▶ **EXERCISE**
Would you give the data below back exactly as it reads?

Stored items from a collection:

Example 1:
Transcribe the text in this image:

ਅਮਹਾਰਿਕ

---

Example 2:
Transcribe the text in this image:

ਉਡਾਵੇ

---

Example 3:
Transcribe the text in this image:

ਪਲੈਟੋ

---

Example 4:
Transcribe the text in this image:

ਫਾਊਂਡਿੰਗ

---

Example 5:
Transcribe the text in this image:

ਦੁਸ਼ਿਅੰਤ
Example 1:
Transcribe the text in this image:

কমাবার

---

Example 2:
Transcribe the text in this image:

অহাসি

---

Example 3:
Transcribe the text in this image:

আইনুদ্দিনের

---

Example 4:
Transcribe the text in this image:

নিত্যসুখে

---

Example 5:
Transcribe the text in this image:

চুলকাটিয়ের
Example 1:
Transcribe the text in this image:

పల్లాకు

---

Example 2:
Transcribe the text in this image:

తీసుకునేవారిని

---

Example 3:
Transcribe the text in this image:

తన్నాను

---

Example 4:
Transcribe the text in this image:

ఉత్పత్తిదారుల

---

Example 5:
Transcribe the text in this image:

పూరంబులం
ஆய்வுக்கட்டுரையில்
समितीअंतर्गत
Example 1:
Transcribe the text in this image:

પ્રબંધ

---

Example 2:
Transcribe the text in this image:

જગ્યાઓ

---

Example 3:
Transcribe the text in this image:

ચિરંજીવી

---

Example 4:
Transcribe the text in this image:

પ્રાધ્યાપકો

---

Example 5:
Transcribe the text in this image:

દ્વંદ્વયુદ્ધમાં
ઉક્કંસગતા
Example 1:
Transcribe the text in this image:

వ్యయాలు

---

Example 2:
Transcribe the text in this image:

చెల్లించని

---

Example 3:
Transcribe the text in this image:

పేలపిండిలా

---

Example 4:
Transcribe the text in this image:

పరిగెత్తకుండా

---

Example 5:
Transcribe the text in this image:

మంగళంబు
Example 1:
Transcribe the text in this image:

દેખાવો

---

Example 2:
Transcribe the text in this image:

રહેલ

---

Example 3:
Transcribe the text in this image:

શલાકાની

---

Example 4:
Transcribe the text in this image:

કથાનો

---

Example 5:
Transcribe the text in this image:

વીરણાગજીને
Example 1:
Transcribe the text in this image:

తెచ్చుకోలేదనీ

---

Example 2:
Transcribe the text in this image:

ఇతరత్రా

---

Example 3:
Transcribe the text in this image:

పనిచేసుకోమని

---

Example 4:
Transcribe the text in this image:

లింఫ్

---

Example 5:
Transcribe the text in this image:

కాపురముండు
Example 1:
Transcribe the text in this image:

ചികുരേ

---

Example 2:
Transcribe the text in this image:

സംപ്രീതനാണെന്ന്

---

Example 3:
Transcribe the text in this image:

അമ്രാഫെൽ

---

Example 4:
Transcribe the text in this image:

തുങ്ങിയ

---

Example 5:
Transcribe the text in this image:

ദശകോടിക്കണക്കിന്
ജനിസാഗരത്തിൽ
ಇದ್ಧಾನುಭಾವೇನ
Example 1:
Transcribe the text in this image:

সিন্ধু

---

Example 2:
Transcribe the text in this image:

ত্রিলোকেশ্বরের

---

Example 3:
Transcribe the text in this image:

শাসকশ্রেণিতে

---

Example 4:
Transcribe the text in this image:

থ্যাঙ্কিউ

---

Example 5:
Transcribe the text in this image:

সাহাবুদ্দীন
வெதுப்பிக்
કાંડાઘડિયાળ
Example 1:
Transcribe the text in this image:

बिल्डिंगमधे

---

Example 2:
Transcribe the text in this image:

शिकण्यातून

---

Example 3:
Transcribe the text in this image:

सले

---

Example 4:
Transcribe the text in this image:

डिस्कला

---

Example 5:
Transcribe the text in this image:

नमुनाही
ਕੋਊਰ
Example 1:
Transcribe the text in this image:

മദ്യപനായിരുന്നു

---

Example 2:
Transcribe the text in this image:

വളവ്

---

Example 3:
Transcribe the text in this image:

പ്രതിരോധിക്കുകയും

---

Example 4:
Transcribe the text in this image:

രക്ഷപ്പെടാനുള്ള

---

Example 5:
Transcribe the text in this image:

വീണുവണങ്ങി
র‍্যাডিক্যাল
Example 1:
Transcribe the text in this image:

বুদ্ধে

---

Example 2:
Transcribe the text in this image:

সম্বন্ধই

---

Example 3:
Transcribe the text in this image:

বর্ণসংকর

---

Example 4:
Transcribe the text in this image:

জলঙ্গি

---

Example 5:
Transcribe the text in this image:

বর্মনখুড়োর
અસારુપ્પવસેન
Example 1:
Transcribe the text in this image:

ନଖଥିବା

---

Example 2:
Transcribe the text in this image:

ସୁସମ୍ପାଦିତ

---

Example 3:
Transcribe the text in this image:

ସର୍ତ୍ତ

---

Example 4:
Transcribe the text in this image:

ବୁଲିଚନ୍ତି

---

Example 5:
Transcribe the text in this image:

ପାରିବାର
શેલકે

▶ **RESPONSE TO THIS TASK**
Example 1:
Transcribe the text in this image:

ਅਮਹਾਰਿਕ

---

Example 2:
Transcribe the text in this image:

ਉਡਾਵੇ

---

Example 3:
Transcribe the text in this image:

ਪਲੈਟੋ

---

Example 4:
Transcribe the text in this image:

ਫਾਊਂਡਿੰਗ

---

Example 5:
Transcribe the text in this image:

ਦੁਸ਼ਿਅੰਤ
Example 1:
Transcribe the text in this image:

কমাবার

---

Example 2:
Transcribe the text in this image:

অহাসি

---

Example 3:
Transcribe the text in this image:

আইনুদ্দিনের

---

Example 4:
Transcribe the text in this image:

নিত্যসুখে

---

Example 5:
Transcribe the text in this image:

চুলকাটিয়ের
Example 1:
Transcribe the text in this image:

పల్లాకు

---

Example 2:
Transcribe the text in this image:

తీసుకునేవారిని

---

Example 3:
Transcribe the text in this image:

తన్నాను

---

Example 4:
Transcribe the text in this image:

ఉత్పత్తిదారుల

---

Example 5:
Transcribe the text in this image:

పూరంబులం
ஆய்வுக்கட்டுரையில்
समितीअंतर्गत
Example 1:
Transcribe the text in this image:

પ્રબંધ

---

Example 2:
Transcribe the text in this image:

જગ્યાઓ

---

Example 3:
Transcribe the text in this image:

ચિરંજીવી

---

Example 4:
Transcribe the text in this image:

પ્રાધ્યાપકો

---

Example 5:
Transcribe the text in this image:

દ્વંદ્વયુદ્ધમાં
ઉક્કંસગતા
Example 1:
Transcribe the text in this image:

వ్యయాలు

---

Example 2:
Transcribe the text in this image:

చెల్లించని

---

Example 3:
Transcribe the text in this image:

పేలపిండిలా

---

Example 4:
Transcribe the text in this image:

పరిగెత్తకుండా

---

Example 5:
Transcribe the text in this image:

మంగళంబు
Example 1:
Transcribe the text in this image:

દેખાવો

---

Example 2:
Transcribe the text in this image:

રહેલ

---

Example 3:
Transcribe the text in this image:

શલાકાની

---

Example 4:
Transcribe the text in this image:

કથાનો

---

Example 5:
Transcribe the text in this image:

વીરણાગજીને
Example 1:
Transcribe the text in this image:

తెచ్చుకోలేదనీ

---

Example 2:
Transcribe the text in this image:

ఇతరత్రా

---

Example 3:
Transcribe the text in this image:

పనిచేసుకోమని

---

Example 4:
Transcribe the text in this image:

లింఫ్

---

Example 5:
Transcribe the text in this image:

కాపురముండు
Example 1:
Transcribe the text in this image:

ചികുരേ

---

Example 2:
Transcribe the text in this image:

സംപ്രീതനാണെന്ന്

---

Example 3:
Transcribe the text in this image:

അമ്രാഫെൽ

---

Example 4:
Transcribe the text in this image:

തുങ്ങിയ

---

Example 5:
Transcribe the text in this image:

ദശകോടിക്കണക്കിന്
ജനിസാഗരത്തിൽ
ಇದ್ಧಾನುಭಾವೇನ
Example 1:
Transcribe the text in this image:

সিন্ধু

---

Example 2:
Transcribe the text in this image:

ত্রিলোকেশ্বরের

---

Example 3:
Transcribe the text in this image:

শাসকশ্রেণিতে

---

Example 4:
Transcribe the text in this image:

থ্যাঙ্কিউ

---

Example 5:
Transcribe the text in this image:

সাহাবুদ্দীন
வெதுப்பிக்
કાંડાઘડિયાળ
Example 1:
Transcribe the text in this image:

बिल्डिंगमधे

---

Example 2:
Transcribe the text in this image:

शिकण्यातून

---

Example 3:
Transcribe the text in this image:

सले

---

Example 4:
Transcribe the text in this image:

डिस्कला

---

Example 5:
Transcribe the text in this image:

नमुनाही
ਕੋਊਰ
Example 1:
Transcribe the text in this image:

മദ്യപനായിരുന്നു

---

Example 2:
Transcribe the text in this image:

വളവ്

---

Example 3:
Transcribe the text in this image:

പ്രതിരോധിക്കുകയും

---

Example 4:
Transcribe the text in this image:

രക്ഷപ്പെടാനുള്ള

---

Example 5:
Transcribe the text in this image:

വീണുവണങ്ങി
র‍্যাডিক্যাল
Example 1:
Transcribe the text in this image:

বুদ্ধে

---

Example 2:
Transcribe the text in this image:

সম্বন্ধই

---

Example 3:
Transcribe the text in this image:

বর্ণসংকর

---

Example 4:
Transcribe the text in this image:

জলঙ্গি

---

Example 5:
Transcribe the text in this image:

বর্মনখুড়োর
અસારુપ્પવસેન
Example 1:
Transcribe the text in this image:

ନଖଥିବା

---

Example 2:
Transcribe the text in this image:

ସୁସମ୍ପାଦିତ

---

Example 3:
Transcribe the text in this image:

ସର୍ତ୍ତ

---

Example 4:
Transcribe the text in this image:

ବୁଲିଚନ୍ତି

---

Example 5:
Transcribe the text in this image:

ପାରିବାର
શેલકે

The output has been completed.